I returned to my home and sought out another psychiatrist who was recommended to me. He was a very experienced psychiatrist and upon first hearing my story and my symptoms, his words resonated with me when he said ‘I think that you are suffering from a very agitated depression and panic disorder’. This was the first time that someone had actually said this to me rather than depression and for me this absolutely fitted what I was feeling, not depressed but highly highly, agitated, restless and unable to sleep or relax. He discussed with me that he thought I would do best on a MAOI class of anti-depressant called Nardil (Phenelzine) which had particularly good results with anxiety and the symptoms I was describing. To confirm his diagnosis he wanted me to be seen at the Mood Disorders clinic by Professor Gordon Parker and his team. At the mood disorders clinic I had a roundtable discussion with Professor Parker, a number of psychiatrists and psychologists and mental health workers. I once again told my story and the distress I was feeling and they all took notes, went away to discuss my case collaboratively and professor Parker returned and advised me that they had all wholeheartedly agreed that Nardil was the right choice for me and reassured me that even though at this stage I had trial 25+ medications this would be the one that would actually make a difference. I was so unwell by this stage I was willing to give anything a go.
Nardil the wonder drug!
I began a course of Nardil the next day and within that week I began to feel my anxiety levels easing. My psychiatrist at the time also prescribed a regime of sleeping tablets and benzodiazepines to relieve me in the short term until Nardil completely kicked in. I cannot tell you the relief that Nardil provided. It was truly like a wonder drug within a matter of weeks. I was back to the person that I had been before. I began to reengage in my life and over the next couple of months, manage to care for my children, and return to my normal home life.

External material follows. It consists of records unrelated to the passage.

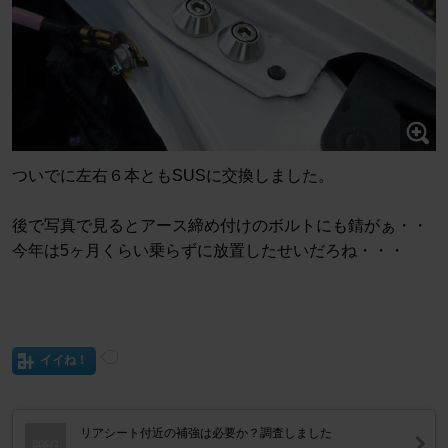
ついでに左右６本ともSUSに交換しました。
後で写真で見るとアース締め付けのボルトにも錆がぁ・・
今年は5ヶ月くらい乗らずに放置したせいだろね・・・
イイね！
リアシート付近の補強は必要か？調査しました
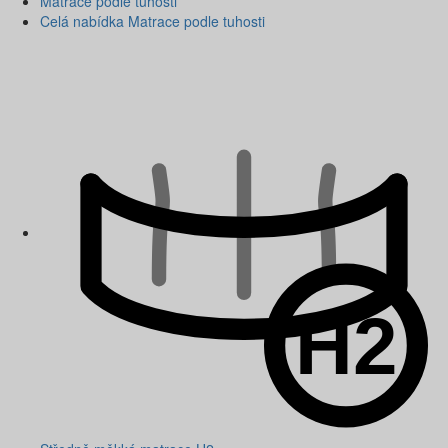
Matrace podle tuhosti
Celá nabídka Matrace podle tuhosti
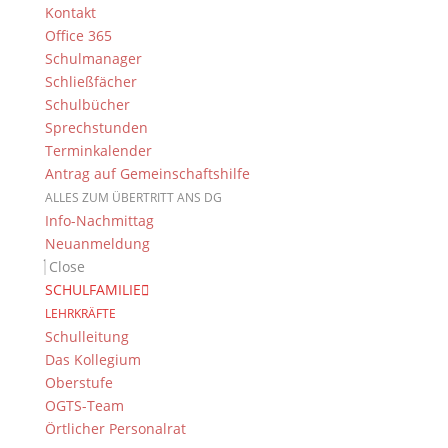
mit der Einführung der „Sportklasse“ ein besonderes
Kontakt
Gewicht verliehen. Seit Jahrzehnten gibt es am
Office 365
Dientzenhofer-Gymnasium viele sehr gute Sportler
Schulmanager
und Sportlerinnen, die an einer Vielzahl von außer-
Schließfächer
und innerschulischen Sportwettkämpfen teilnehmen
Schulbücher
und dort beeindruckende Leistungen erzielen. Es
Sprechstunden
kommt nicht von ungefähr, dass das DG bereits
Terminkalender
achtmal Bundessieger bei „Jugend trainiert für
Antrag auf Gemeinschaftshilfe
Olympia“ war und sage und schreibe über 100
ALLES ZUM ÜBERTRITT ANS DG
Landestitel erkämpfte.
Info-Nachmittag
Wir möchten an unserer Schule besonders
Neuanmeldung
talentierten jungen Sportlern es ermöglichen,
Close
leistungsorientiertes, intensives Training mit der
SCHULFAMILIE
Ausbildung an unserem Gymnasium zu verbinden.
LEHRKRÄFTE
Dazu versuchen wir diesen Schülern und
Schulleitung
Schülerinnen innerhalb des Schulalltags neben
Das Kollegium
optimalen Förderbedingungen auch die Möglichkeit
Oberstufe
schaffen zusätzlich trainieren zu können. Unterricht
OGTS-Team
und Training, Stundenplan und individuelle
Örtlicher Personalrat
Trainingsanforderungen werden aufeinander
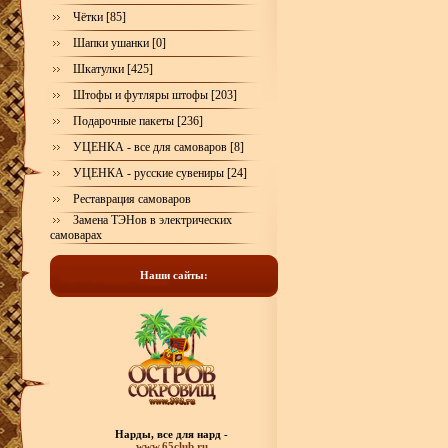
Чётки [85]
Шапки ушанки [0]
Шкатулки [425]
Штофы и футляры штофы [203]
Подарочные пакеты [236]
УЦЕНКА - все для самоваров [8]
УЦЕНКА - русские сувениры [24]
Реставрация самоваров
Замена ТЭНов в электрических
самоварах
Наши сайты:
Нарды, все для нард -
www.65club.ru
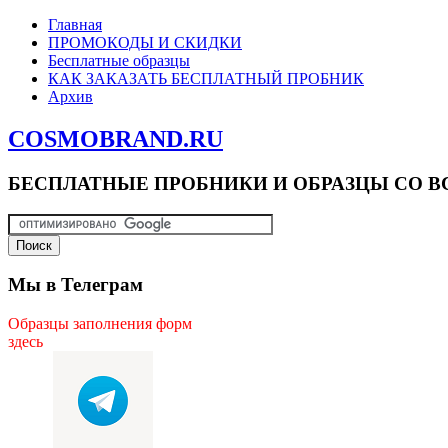
Главная
ПРОМОКОДЫ И СКИДКИ
Бесплатные образцы
КАК ЗАКАЗАТЬ БЕСПЛАТНЫЙ ПРОБНИК
Архив
COSMOBRAND.RU
БЕСПЛАТНЫЕ ПРОБНИКИ И ОБРАЗЦЫ СО В
Мы в Телеграм
Образцы заполнения форм
здесь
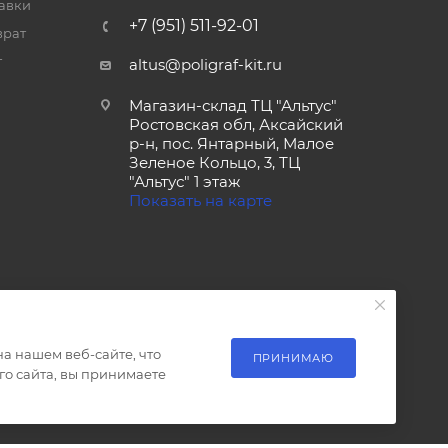
тавки
+7 (951) 511-92-01
врат
т
altus@poligraf-kit.ru
Магазин-склад ТЦ "Альтус"
Ростовская обл, Аксайский
р-н, пос. Янтарный, Малое
Зеленое Кольцо, 3, ТЦ
"Альтус" 1 этаж
Показать на карте
а нашем веб-сайте, что
ПРИНИМАЮ
о сайта, вы принимаете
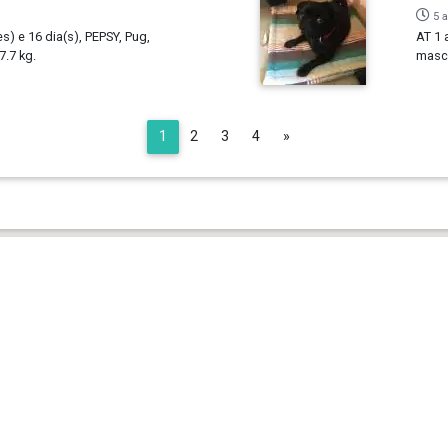
5 
s) e 16 dia(s), PEPSY, Pug,
AT 1 
.7 kg.
mascu
Next
1
2
3
4
»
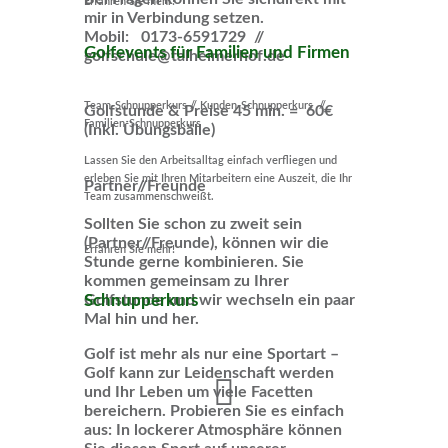
Erfahren Sie mehr!
mir in Verbindung setzen.
Mobil: 0173-6591729 //
Golfevents für Familien und Firmen
golfschule@talheimerhof.de
Team-Schnupperkurs // Kunden-Schnupperkurs //
Golfstunde & Preise 45 min. = 60€
Familien-Schnupperkurs
(Inkl. Übungsbälle)
Lassen Sie den Arbeitsalltag einfach verfliegen und
erleben Sie mit Ihren Mitarbeitern eine Auszeit, die Ihr
Partner//Freunde
Team zusammenschweißt.
Sollten Sie schon zu zweit sein
(Partner//Freunde), können wir die
Erfahren Sie mehr!
Stunde gerne kombinieren. Sie
kommen gemeinsam zu Ihrer
Schnupperkurs
Golfstunde und wir wechseln ein paar
Mal hin und her.
Golf ist mehr als nur eine Sportart –
Golf kann zur Leidenschaft werden
und Ihr Leben um viele Facetten
bereichern. Probieren Sie es einfach
aus: In lockerer Atmosphäre können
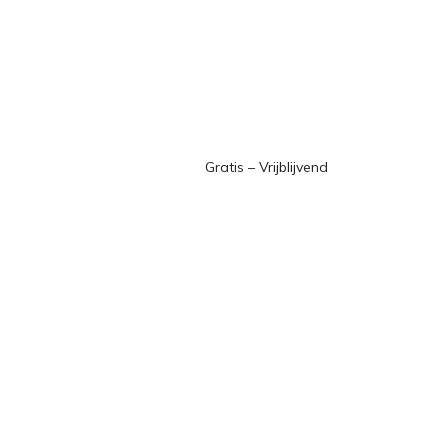
Gratis – Vrijblijvend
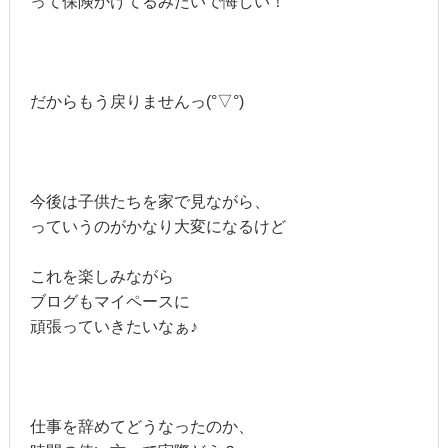
って保険かけてるみたいで悔しい！
だからもう戻りませんっ(°▽°)
今後は子供たちを家で見ながら、
っていうのがかなり大変になるけど
これを楽しみながら
ブログもマイペースに
頑張っていきたいなぁ♪
仕事を辞めてどうなったのか、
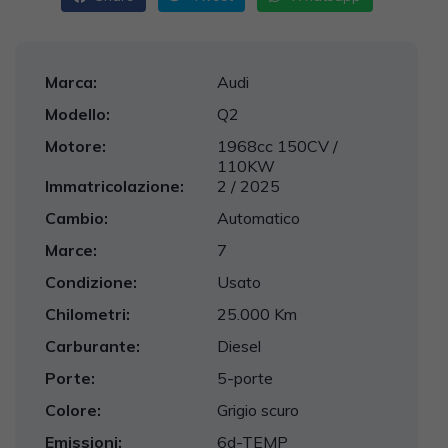
Marca:
Audi
Modello:
Q2
Motore:
1968cc 150CV /
110KW
Immatricolazione:
2 / 2025
Cambio:
Automatico
Marce:
7
Condizione:
Usato
Chilometri:
25.000 Km
Carburante:
Diesel
Porte:
5-porte
Colore:
Grigio scuro
Emissioni:
6d-TEMP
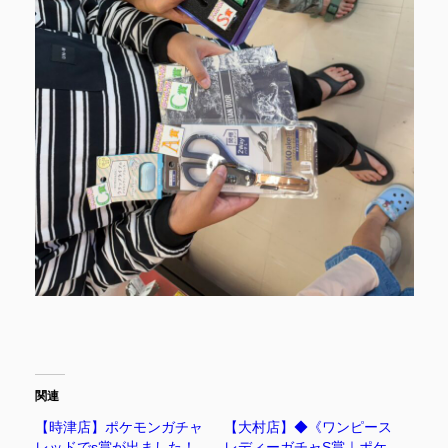
関連
【時津店】ポケモンガチャ
【大村店】◆《ワンピース
レッドでs賞が出ました！
レディーガチャS賞｜ポケ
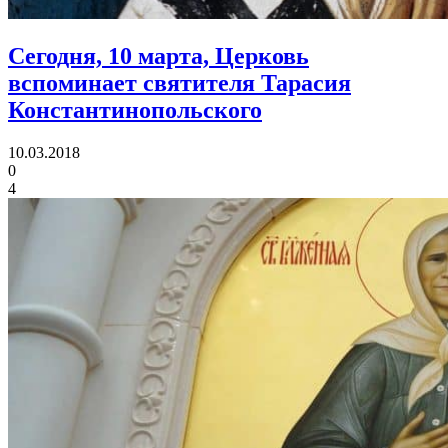
Сегодня, 10 марта, Церковь
вспоминает
святителя Тарасия
Константинопольского
10.03.2018
0
4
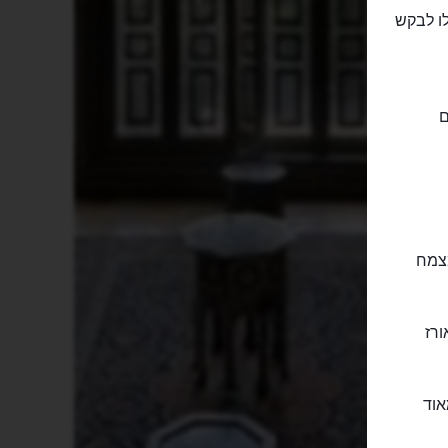
לו לבקש
ם
מצמח
ורז
אוד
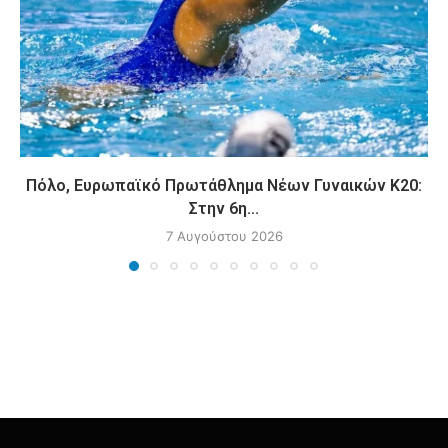
Πόλο, Ευρωπαϊκό Πρωτάθλημα Νέων Γυναικών Κ20:
Στην 6η...
7 Αυγούστου 2026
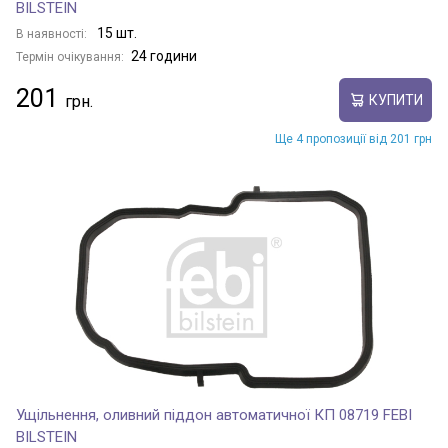
BILSTEIN
15 шт.
В наявності:
24 години
Термін очікування:
201
КУПИТИ
Ще 4 пропозиції від 201 грн
Ущільнення, оливний піддон автоматичної КП 08719 FEBI
BILSTEIN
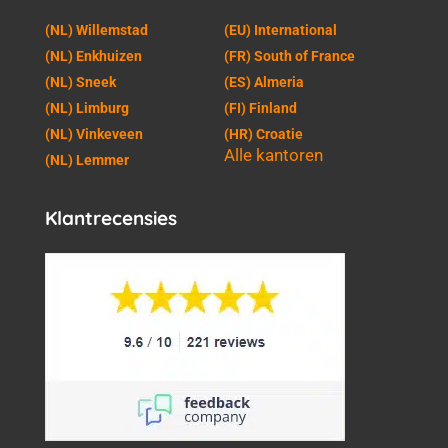
(NL) Willemstad
(EU) International
(NL) Enkhuizen
(FR) South of France
(NL) Sneek
(ES) Almeria
(NL) Limburg
(FI) Finland
(NL) Vinkeveen
(HR) Croatie
Alle kantoren
(NL) Lemmer
Klantrecensies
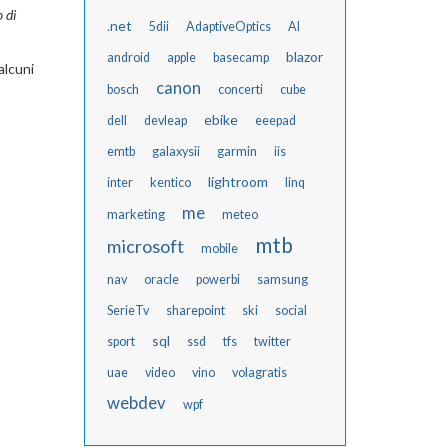
 di
.net
5dii
AdaptiveOptics
AI
blazor
android
apple
basecamp
alcuni
canon
bosch
concerti
cube
ebike
dell
devleap
eeepad
emtb
galaxysii
garmin
iis
lightroom
inter
kentico
linq
me
marketing
meteo
mtb
microsoft
mobile
nav
oracle
powerbi
samsung
SerieTv
sharepoint
ski
social
sql
sport
ssd
tfs
twitter
uae
video
vino
volagratis
webdev
wpf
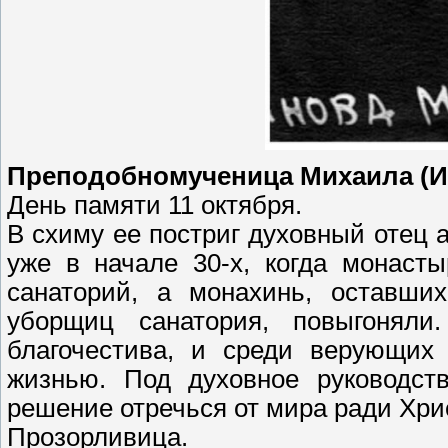
Преподобномученица Михаила (Ив
День памяти 11 октября.
В схиму ее постриг духовный отец 
уже в начале 30-х, когда монаст
санаторий, а монахинь, оставши
уборщиц санатория, повыгонял
благочестива, и среди верующих 
жизнью. Под духовное руководст
решение отречься от мира ради Хри
Прозорливица.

It has now been almost 30 years that I have been taking Nardil and I have managed to raise my sons as a sole parent and see them finish their schooling, complete further education onto successful careers and lives. I have had an extensive career in health, studying and furthering my education and travelling the world. I have been happily married for over 20 years now and although I am still vulnerable to stressors, with the help of Nardil which I increase at these times and ongoing care of a supportive and empathetic psychiatrist, life has been good.
I have also supported friends, colleagues and people I meet through the MAOI community to trial a MAOI all of who have also successfully been treated through to in many cases full remission.
I cannot recommend treatment with an MAOI highly enough. It is sad that is often seen as a last line of treatment where I could have saved myself many years of suffering had it been offered to me earlier.
I am forever thankful to Dr Gillman and his website PsychoTropical for the education, support, care and persistence in providing, updated, accurate, scientifically researched and peer reviewed information he provides. It is through his education and guidance I have complete faith in MAOIs.